Aucun des préjudices invoqués par M. [D] n’est justifié ou en lien avec une faute de la SA Domofinance.

Ainsi, M. [D] ne justifie pas de l’inutilité de la pompe à chaleur, pas plus que du niveau prétendument élevé de son endettement, ni davantage du caractère inesthétique de la pompe à chaleur qui en tout état de cause n’aurait pas de lien de causalité avec une faute de la banque.

Enfin, il sera rappelé que M. [D] a passé un contrat avec EDF pour vendre la production non consommée.

S’agissant de la remise en état des lieux, elle est consécutive à l’annulation du contrat, donc sans lien avec une faute du prêteur, étant rappelé que la demande était dirigée en première instance contre la société GECE qui n’était pas dans la cause.

Enfin, les tracasseries de procédure relèvent des dispositions de l’article 700 du code de procédure civile.

L’ensemble des développement qui précèdent permet de conclure au débouté de M. [D] de sa demande de dommages-intérêts.

Le jugement entrepris sera confirmé de l’ensemble de ces chefs.

Sur les dépens et les frais irrépétibles :

M. [O] [D], dont l’appel est rejeté, supportera les dépens d’appel avec distraction, ceux de première instance étant confirmés.

Pour la même raison, il ne sera pas fait droit à sa demande au titre de l’article 700 du code de procédure civile.

Il serait inéquitable de laisser à la charge de la SA Domofinance les frais engagés pour la défense de ses intérêts en cause d’appel. M. [O] [D] sera condamné à lui payer la somme de 2 000 euros (deux mille euros) au titre de l’article 700 du code de procédure civile en cause d’appel.

PAR CES MOTIFS :

La cour, statuant publiquement, par arrêt réputé contradictoire et après en avoir délibéré conformément à la loi :

Confirme en toutes ses dispositions le jugement entrepris ;

Y ajoutant,

Condamne M. [O] [D] à payer à la SA Domofinance la somme de 2 000 euros (deux mille euros) au titre de l’article 700 du code de procédure civile en cause d’appel ;

Condamne M. [O] [D] aux dépens d’appel, avec application, au profit des avocats qui en ont fait la demande, des dispositions de l’article 699 du code de procédure civile.

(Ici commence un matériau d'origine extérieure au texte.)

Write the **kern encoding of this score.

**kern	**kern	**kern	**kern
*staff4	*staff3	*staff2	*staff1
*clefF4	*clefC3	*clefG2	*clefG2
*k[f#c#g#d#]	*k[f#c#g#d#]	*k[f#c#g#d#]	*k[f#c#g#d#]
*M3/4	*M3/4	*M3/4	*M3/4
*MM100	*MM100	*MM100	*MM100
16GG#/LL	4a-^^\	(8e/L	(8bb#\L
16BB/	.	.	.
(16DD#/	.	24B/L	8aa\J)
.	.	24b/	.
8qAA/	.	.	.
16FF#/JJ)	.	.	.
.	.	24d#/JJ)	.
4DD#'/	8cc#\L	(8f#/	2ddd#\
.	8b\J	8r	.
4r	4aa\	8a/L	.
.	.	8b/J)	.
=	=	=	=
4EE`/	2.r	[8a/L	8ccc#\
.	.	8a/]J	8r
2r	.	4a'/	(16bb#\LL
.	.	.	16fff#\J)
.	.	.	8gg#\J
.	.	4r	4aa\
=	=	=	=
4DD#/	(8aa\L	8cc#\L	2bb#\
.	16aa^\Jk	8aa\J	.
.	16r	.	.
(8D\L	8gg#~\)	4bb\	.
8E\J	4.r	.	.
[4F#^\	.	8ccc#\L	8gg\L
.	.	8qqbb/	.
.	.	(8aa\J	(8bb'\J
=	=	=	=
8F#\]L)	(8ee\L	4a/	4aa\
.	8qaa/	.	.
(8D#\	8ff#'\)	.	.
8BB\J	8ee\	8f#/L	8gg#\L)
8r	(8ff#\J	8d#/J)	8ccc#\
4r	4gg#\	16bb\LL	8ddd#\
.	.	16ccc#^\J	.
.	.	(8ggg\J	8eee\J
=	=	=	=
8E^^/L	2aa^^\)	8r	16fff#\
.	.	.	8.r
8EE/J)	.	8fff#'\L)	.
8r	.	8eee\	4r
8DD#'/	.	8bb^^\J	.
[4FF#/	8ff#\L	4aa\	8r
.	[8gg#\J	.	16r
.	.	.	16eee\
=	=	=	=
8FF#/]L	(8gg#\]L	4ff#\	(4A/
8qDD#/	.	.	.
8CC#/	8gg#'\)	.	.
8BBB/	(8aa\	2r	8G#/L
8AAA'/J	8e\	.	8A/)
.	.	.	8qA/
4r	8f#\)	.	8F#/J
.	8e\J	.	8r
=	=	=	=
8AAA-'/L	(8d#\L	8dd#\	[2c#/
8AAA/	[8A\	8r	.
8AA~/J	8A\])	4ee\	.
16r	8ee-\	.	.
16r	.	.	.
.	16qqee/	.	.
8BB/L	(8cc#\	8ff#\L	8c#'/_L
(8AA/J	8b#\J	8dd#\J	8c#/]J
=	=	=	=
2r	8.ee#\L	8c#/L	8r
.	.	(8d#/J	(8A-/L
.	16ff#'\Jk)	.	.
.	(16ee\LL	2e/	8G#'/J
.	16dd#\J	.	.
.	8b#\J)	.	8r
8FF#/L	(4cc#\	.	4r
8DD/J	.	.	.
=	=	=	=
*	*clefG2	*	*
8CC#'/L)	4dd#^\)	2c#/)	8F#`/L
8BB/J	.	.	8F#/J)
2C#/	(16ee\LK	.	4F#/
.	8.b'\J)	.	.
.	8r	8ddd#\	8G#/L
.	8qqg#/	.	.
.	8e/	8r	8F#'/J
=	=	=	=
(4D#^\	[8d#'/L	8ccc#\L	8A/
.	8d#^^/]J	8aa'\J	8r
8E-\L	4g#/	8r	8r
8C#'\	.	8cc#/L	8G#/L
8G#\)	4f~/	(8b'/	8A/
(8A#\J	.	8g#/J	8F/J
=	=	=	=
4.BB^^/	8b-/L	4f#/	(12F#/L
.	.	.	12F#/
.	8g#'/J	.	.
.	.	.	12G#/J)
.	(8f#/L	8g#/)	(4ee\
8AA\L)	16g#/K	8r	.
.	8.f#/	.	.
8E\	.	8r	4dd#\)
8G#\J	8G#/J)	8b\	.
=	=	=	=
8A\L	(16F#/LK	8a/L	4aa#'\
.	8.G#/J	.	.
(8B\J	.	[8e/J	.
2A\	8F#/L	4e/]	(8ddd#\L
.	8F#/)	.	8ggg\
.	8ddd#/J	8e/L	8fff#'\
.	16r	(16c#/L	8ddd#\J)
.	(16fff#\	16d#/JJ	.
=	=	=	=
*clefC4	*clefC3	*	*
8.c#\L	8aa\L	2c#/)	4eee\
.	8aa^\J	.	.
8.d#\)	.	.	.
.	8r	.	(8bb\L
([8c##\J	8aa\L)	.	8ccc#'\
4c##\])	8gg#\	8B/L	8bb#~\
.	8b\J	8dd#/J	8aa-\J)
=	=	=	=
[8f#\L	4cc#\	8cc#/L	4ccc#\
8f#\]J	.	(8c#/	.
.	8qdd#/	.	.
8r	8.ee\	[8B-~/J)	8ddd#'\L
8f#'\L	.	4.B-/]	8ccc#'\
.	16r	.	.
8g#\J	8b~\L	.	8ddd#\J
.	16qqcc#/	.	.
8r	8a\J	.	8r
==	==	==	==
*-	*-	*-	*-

Prononcé par mise à disposition de l’arrêt au greffe de la Cour, les parties en ayant été préalablement avisées dans les conditions prévues au deuxième alinéa de l’article 450 du code de procédure civile.

Arrêt signé par Mme Emmanuèle Cardona, Présidente de la deuxième chambre civile et par la Greffière,Caroline Bertolo, à laquelle la minute de la décision a été remise par le magistrat signataire.